You have a yarn you love. You have pinpointed the perfect colour, and you have the right mix of hard-wearing and soft-against-the-skin. Your swatch has told you that the fabric is just right for your liking. Now it’s time to cast on and knit your sweater!

If you are embarking on your very first sweater, or could use some pointers, check out all our sweater knitting tutorials here.

What is your favourite sweater yarn? Let us know in the comments!


14 Comments leave one →
  1. Leonie McKenna permalink
    March 30, 2021 2:44 pm

    Thank you for this information. I purchased Lopi wool online and when I commenced knitting eith it it keep breaking. I tried about six times. I was very disappointed as I had knitted with it many years ago but the wool was purchased in a shop. Can you recommended where to buy quality Lopi wool as I am very interested in the patterns in your article.

  2. January 27, 2021 8:13 am

    I try and spin most of the yarn I knit with. Most times the yarn comes first and then finding a knitting project that’s compatible with the spun yarn. I’m now venturing into “intentional spinning” and trying to spin a specific yarn for a project (first project a Cowichan-style vest). Either way, the journey is the most fun part.
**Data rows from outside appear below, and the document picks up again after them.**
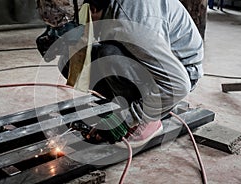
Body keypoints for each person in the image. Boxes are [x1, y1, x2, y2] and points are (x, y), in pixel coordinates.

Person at [36, 0, 204, 148]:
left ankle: (149, 120)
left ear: (92, 9)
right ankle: (134, 103)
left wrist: (125, 119)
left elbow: (178, 85)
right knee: (69, 61)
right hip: (151, 59)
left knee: (109, 56)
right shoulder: (106, 6)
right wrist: (58, 39)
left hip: (177, 75)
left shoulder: (131, 22)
I like the suggestion of knitting a hat for swatching a yarn!

  3. Rebecca permalink
    January 18, 2021 2:19 pm

    I mostly use fingering weight for my sweater knitting. I find it to be the most cost effective. Super wash is also really important to me. This is the first winter I have enough knitted sweaters to wear a variety!

  4. Meredith MC permalink
    January 17, 2021 7:01 pm

    Wow, Emily’s hand spun flax is Amazing!!’

  5. Vikki permalink
    January 14, 2021 1:04 pm

    Green Mountain Spinnery Maine Organic- sheepy, great stitch definition, wears really well.

  6. Denise permalink
    January 14, 2021 12:42 pm

    I also try to look at where it is manufactured, too. Where possible I try to purchase Aussie yarn to support our wool industry.

  7. January 14, 2021 8:10 am

    Interesting. I hardly ever consider the wear of the yarn – if I like it I usually just go with it! Yes I have made some mistakes in the past!

    • January 15, 2021 11:36 am

      Haven’t we all!

      • January 16, 2021 10:15 am

        Just done it again. Started a project – love the yarn – not sure I’ll have enough to finish it!!! Was a rash purchase, last of a lot, now discontinued !!!!!!!

  8. Julie Williams permalink
    January 14, 2021 7:55 am

    Your newsletters/blogs are so informative and empowering.

  9. free832612 permalink
    January 14, 2021 7:35 am

    Your patterns arae beautiful.

    Why are the necklines on what is meant to be a warm sweater so low? I would prefer a necklane that is higher.


    • January 27, 2021 8:15 am

      Exactly! That is the most frustrating part of sweater patterns (for me). I can’t stand boatneck anything. Most sweater patterns seem to use this boat neck trend. 🙁

      • Annie permalink
        January 27, 2021 9:00 pm

        I feel the opposite! For me, there are too many high-necked sweaters. They make me feel strangled. OTOH, a cropped sweater seems kind of useless. If it’s cold enough to put on a sweater, I don’t want my middle out in the wind! Lol.
        After you’ve made a few sweaters, you’ll see how to make those mods on your own project. Basically, if it’s top down, cast on fewer stitches and do more increases. Bottom up, keep knitting decrease rounds.